Exercise goal: Write the entries out again exactly as they stand, but without the pictures.

[Collected data]
____
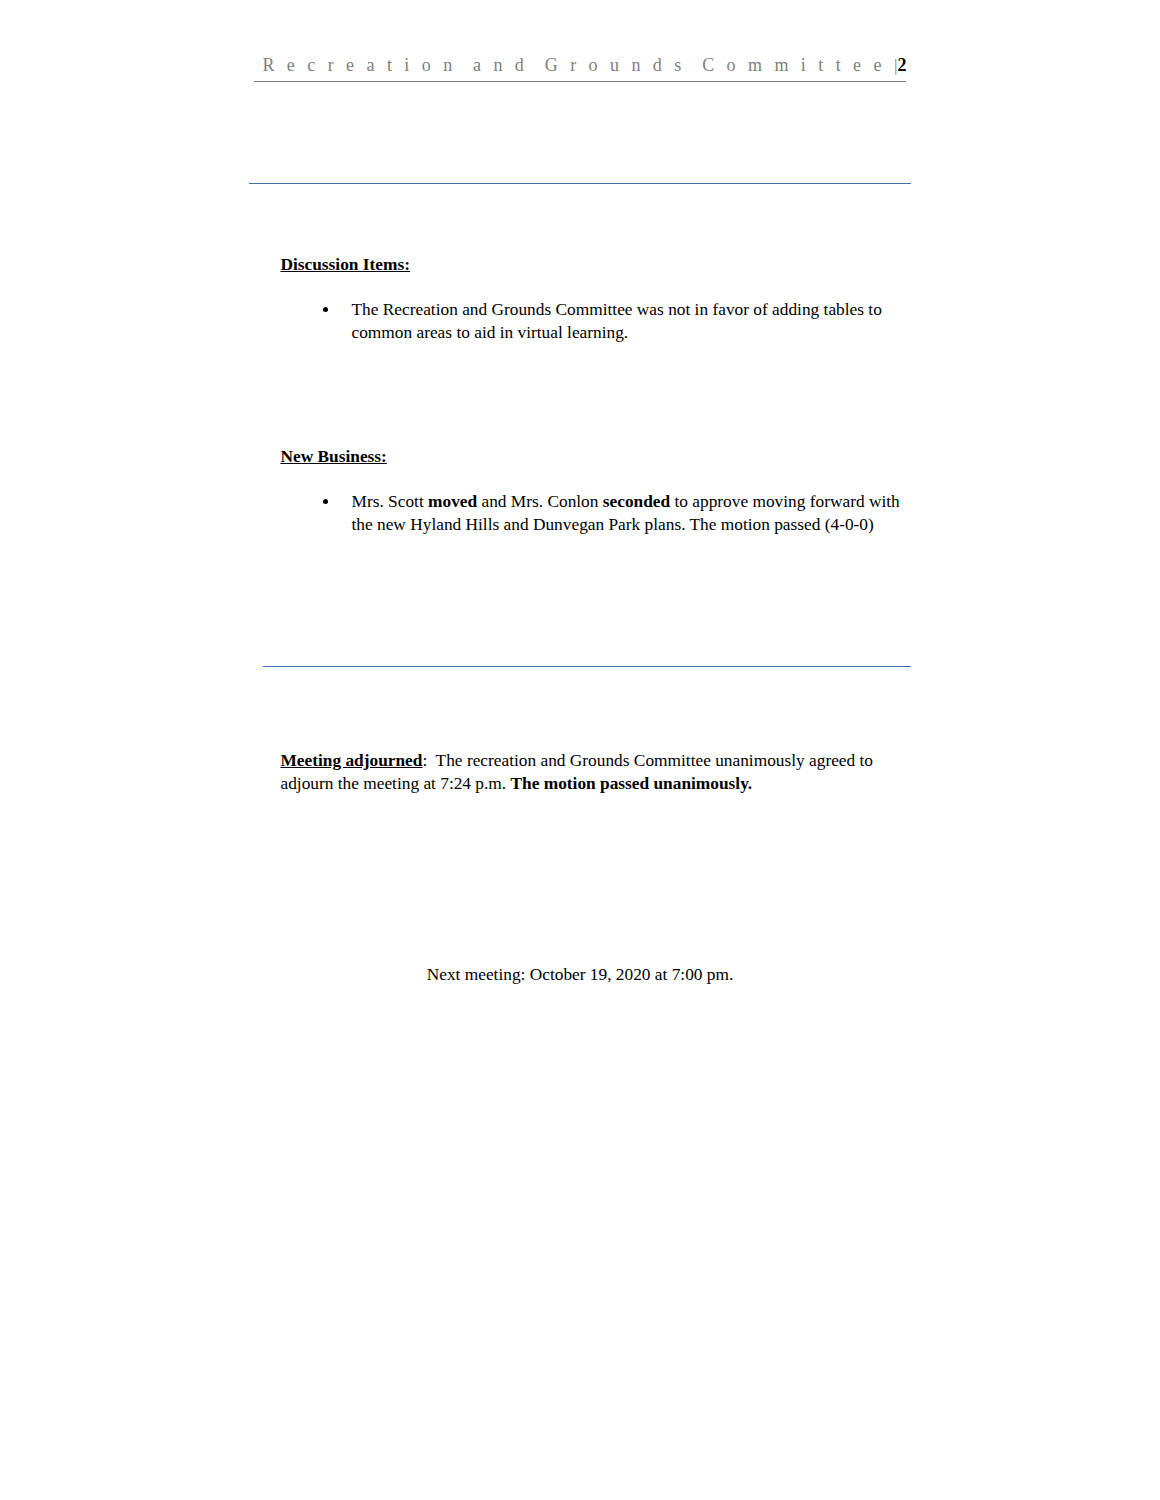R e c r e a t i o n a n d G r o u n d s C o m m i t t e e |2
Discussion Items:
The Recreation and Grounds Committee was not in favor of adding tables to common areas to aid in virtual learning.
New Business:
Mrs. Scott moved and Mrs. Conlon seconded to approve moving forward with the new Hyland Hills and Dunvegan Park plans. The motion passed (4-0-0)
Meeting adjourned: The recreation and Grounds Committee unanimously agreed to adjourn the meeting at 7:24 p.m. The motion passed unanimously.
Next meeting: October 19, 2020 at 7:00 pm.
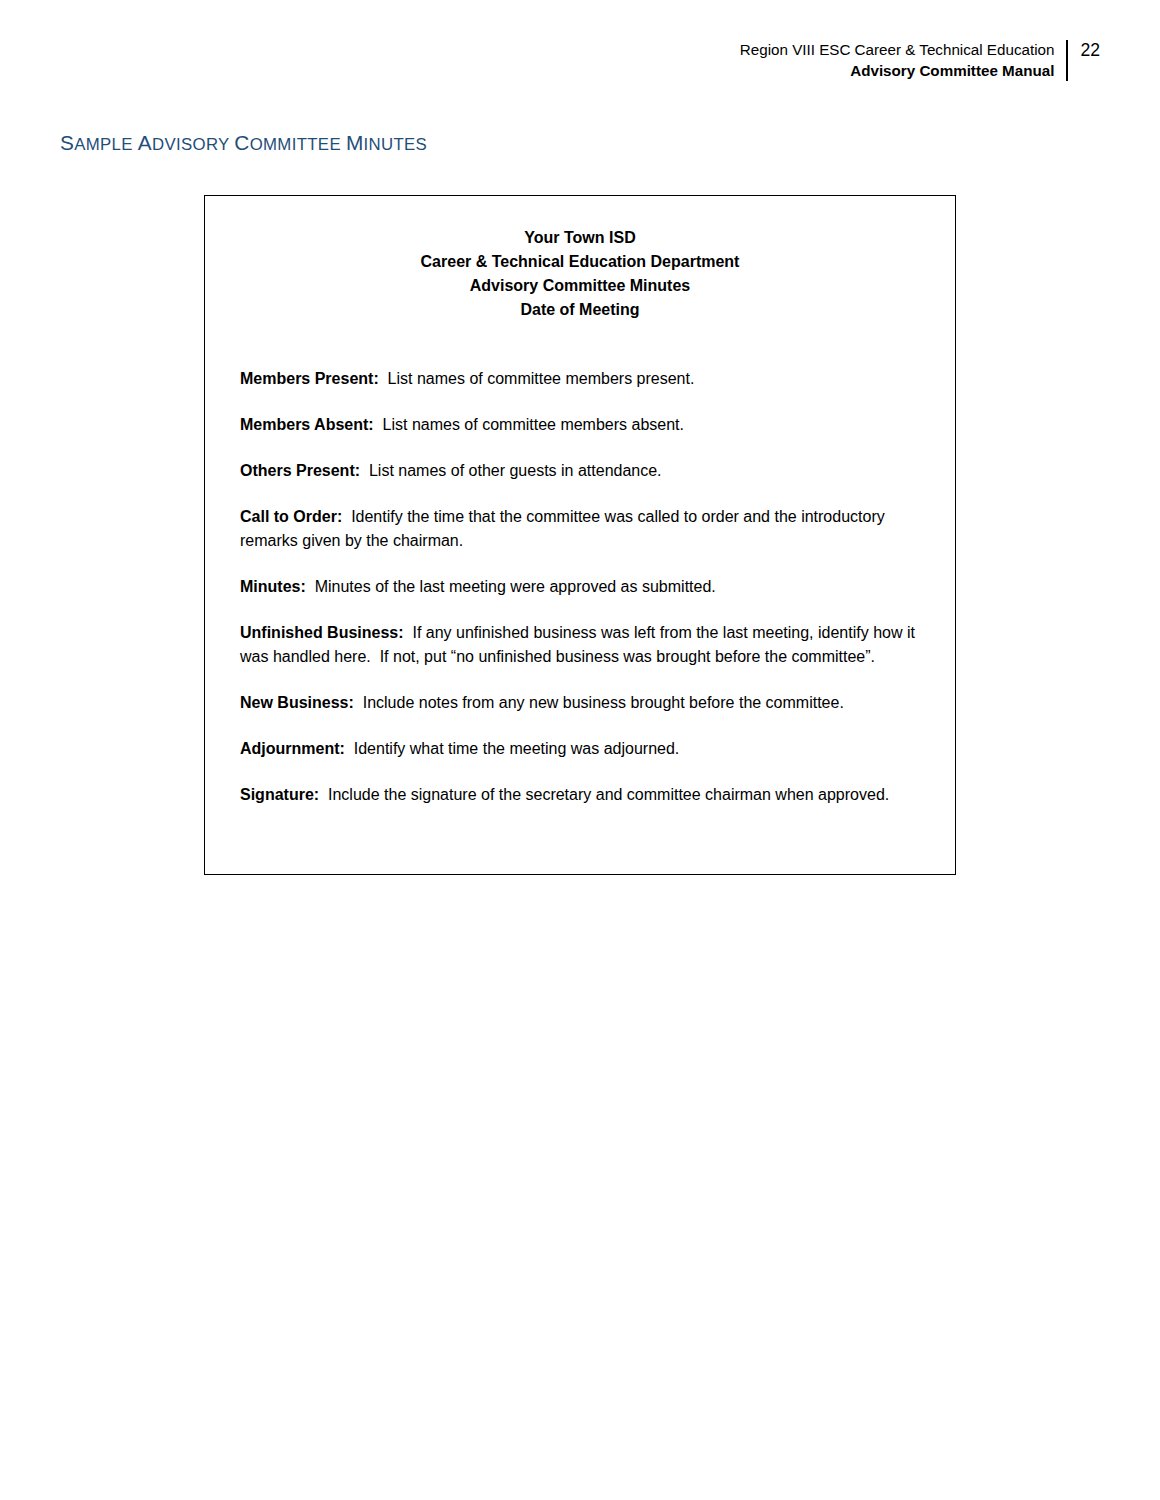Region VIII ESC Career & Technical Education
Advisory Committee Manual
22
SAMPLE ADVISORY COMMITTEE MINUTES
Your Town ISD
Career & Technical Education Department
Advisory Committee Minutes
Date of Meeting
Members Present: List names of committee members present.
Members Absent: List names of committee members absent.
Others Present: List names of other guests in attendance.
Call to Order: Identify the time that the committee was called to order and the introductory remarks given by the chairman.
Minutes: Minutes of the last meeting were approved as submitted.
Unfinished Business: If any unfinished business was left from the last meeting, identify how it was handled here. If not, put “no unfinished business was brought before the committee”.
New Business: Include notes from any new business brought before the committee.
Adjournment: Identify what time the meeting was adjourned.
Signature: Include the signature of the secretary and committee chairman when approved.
____
Solved exercise:
R e c r e a t i o n a n d G r o u n d s C o m m i t t e e |2
Discussion Items:
The Recreation and Grounds Committee was not in favor of adding tables to common areas to aid in virtual learning.
New Business:
Mrs. Scott moved and Mrs. Conlon seconded to approve moving forward with the new Hyland Hills and Dunvegan Park plans. The motion passed (4-0-0)
Meeting adjourned: The recreation and Grounds Committee unanimously agreed to adjourn the meeting at 7:24 p.m. The motion passed unanimously.
Next meeting: October 19, 2020 at 7:00 pm.
Region VIII ESC Career & Technical Education
Advisory Committee Manual
22
SAMPLE ADVISORY COMMITTEE MINUTES
Your Town ISD
Career & Technical Education Department
Advisory Committee Minutes
Date of Meeting
Members Present: List names of committee members present.
Members Absent: List names of committee members absent.
Others Present: List names of other guests in attendance.
Call to Order: Identify the time that the committee was called to order and the introductory remarks given by the chairman.
Minutes: Minutes of the last meeting were approved as submitted.
Unfinished Business: If any unfinished business was left from the last meeting, identify how it was handled here. If not, put “no unfinished business was brought before the committee”.
New Business: Include notes from any new business brought before the committee.
Adjournment: Identify what time the meeting was adjourned.
Signature: Include the signature of the secretary and committee chairman when approved.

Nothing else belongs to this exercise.